14×45″– Oil on Repurposed Cabinet Door– It has been a long time since I’ve painted on a repurposed cabinet door like this… I love the natural frame you get and the extreme vertical panorama that let’s you emphasize the scale of things, like this view of how our local sandstone peaks teeming with fragrant chaparral scrub catch moisture from the clouds and filter it down to our shady, sycamore and oak-filled canyons. You can see in the detail below I added a couple of travelers to enhance the sense of scale. These paintings look good on one of those skinny walls that you wouldn’t expect could hold a large painting.
These paintings are from the UC Reserve on the west end of Santa Cruz Island. Going to the islands is like going back in time 150 years and seeing what the California coastline looked like before development. The tide pools were full of diversity and life and we got to see the shenanigans of a few Channel Island Foxes and Scrub Jays.
The variety of colors and textures of the rock formations that make up the band of islands make me wish I’d taken geology classes when I was in school.
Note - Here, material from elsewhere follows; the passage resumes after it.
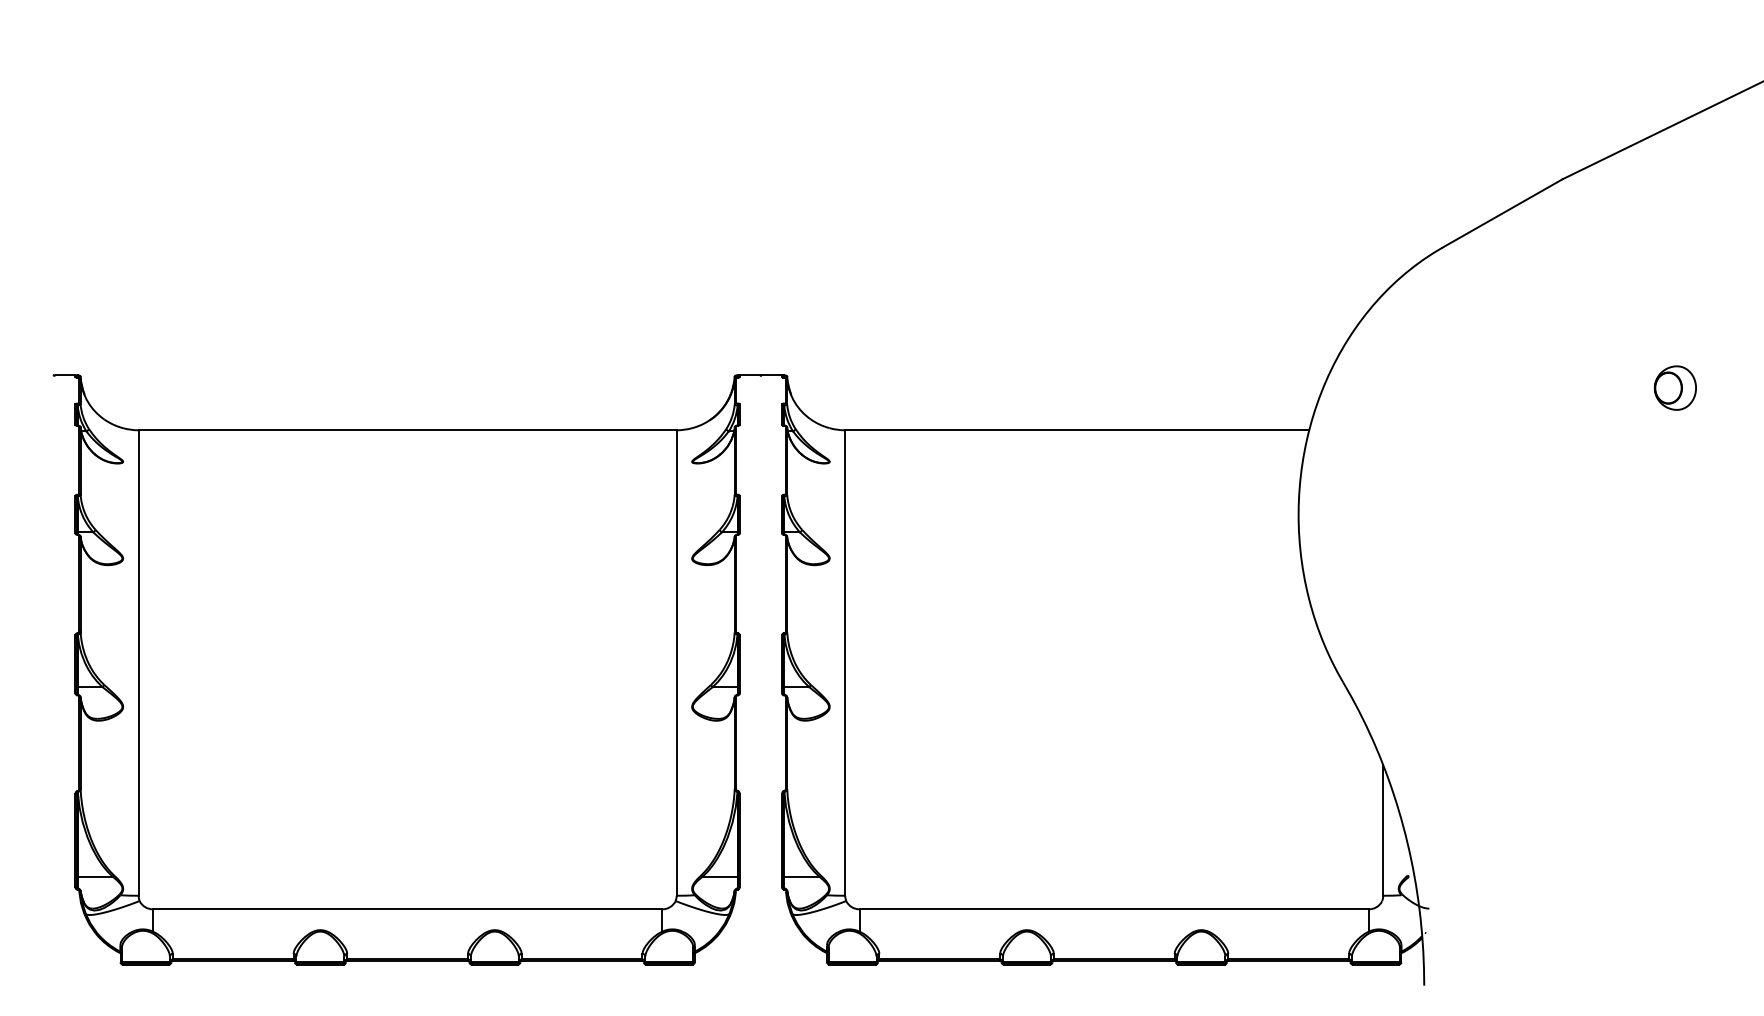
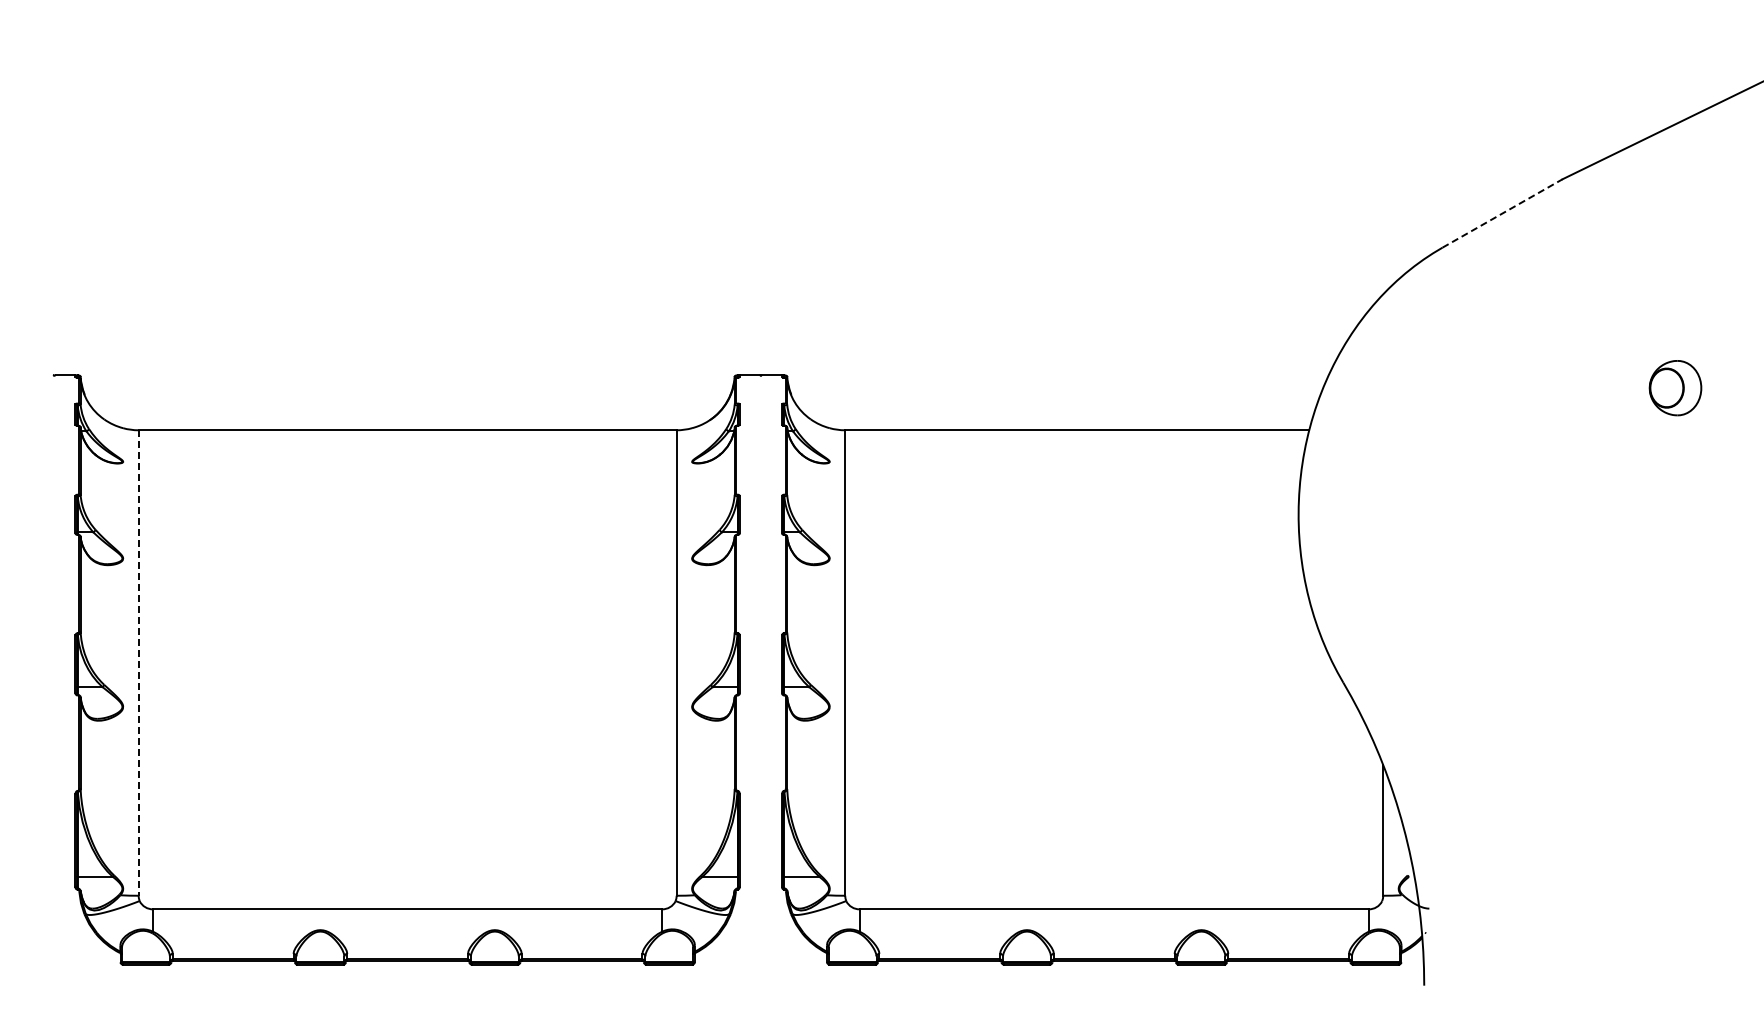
line at (1503, 213): solid -> dashed
part at (1674, 387) size: 44x46 px -> 55x57 px
line at (138, 663): solid -> dashed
Dry coriopsis flowers dot the hillsides— I’d love to see the blooms in early spring!
6×6″ Oil on Panel– Ever notice how colors seem more saturated on an overcast day? The softer cool light allows the local colors to glow… Not that I’m complaining when the fog burns off and the sun comes out.
#pleinairpainting #junegloom #rosepainting
Garrapata Dawn– 8×16″ oil on panel– This was painted on a lovely Big Sur morning. This is by far one of the prettiest parts of the planet I’ve ever experienced. Late Afternoon Glimmer– 6×8″ oil on panel– This small study of light on the water was painted at Limekiln State Park where I slept in the overflow site, under the bridge at the edge of the sand listening to waves roll in all night and the rain falling at one point.
24×36″ oil on linen– It’s raining right now as I post this giving the promise of even more days this spring for rock hopping up our local creeks to find boulder falls and pools like this lit by sunlight filtered through the oak and bay laurel canopy… I threw some poison oak into this one. I’ve had it quite a bit this winter from mushroom hunting this winter. Although it would be nice to just walk cross country without having to always be mindful of what twigs you are touching, I’d never wish this plant not to be there. I think of it as kind of a protector in the forest, making us watch where we step and being sure there are places always for wildlife to hide and for people to not be. And besides– it adds to the fun challenge of a rock scramble obstacle course to have some poison oak “hot lava” spots…
That would be horrible– I try never to get stuck up a creek without my art supplies. It makes me so happy to be exploring our local watersheds and seeing the waterfalls flowing like the good old days. I’ve been making lots of plein air sketches and working on a large studio painting of one of my favorite sweet boulder falls. What I love about our little canyons in the oaks is how small patches of sunlight illuminate transparent pools here and there. It is not an easy effect to get and I’m playing around with different ways of doing it. These small paintings are both 6×8″.
18×36″ oil on canvas– This is possibly my favorite spot in the Los Padres National Forest. It lies on an exposed spine of sandstone that travels for miles over the landscape. For those who explore off the trail, there are all types of natural history mysteries waiting to be discovered, from amazing geology, plants, bears, cougars, birds and signs of the people who called this place home.
30×42″ oil on canvas– This was a commission for a friendly, adventurous family who wanted to take home a piece of Goleta. I was excited when they chose this spot– it is really special to our family as well. I wanted to capture the magic hour, that short sweet time of shifting colors that happens in the few moments before the sun drops over the horizon. This was a big studio painting that I made from a small plein air painting that you can see below. Happy Thanksgiving everyone! I’m grateful to all of you for sharing my art adventures with me.
36×48″– oil on canvas– This is the painting that emerged from the sketches I posted in my last post. When you paint a canvas this large or larger, it really feels like you can step right inside and inhabit the scene. I was trying to recreate the feeling of walking up our coastline in this beautiful season when the sun is starting to set over the water again and the tides are starting to pull the sand from the rocks underneath.
12×36″ oil on canvas– What the egret knows is that this is the place to be when the sun is sinking low in the west. Mountain views, beautiful reflections, interesting trees– what more could you ask for. The one in the distance posed for quite a while in the shallows as she waited to snag a frog or fish for dinner.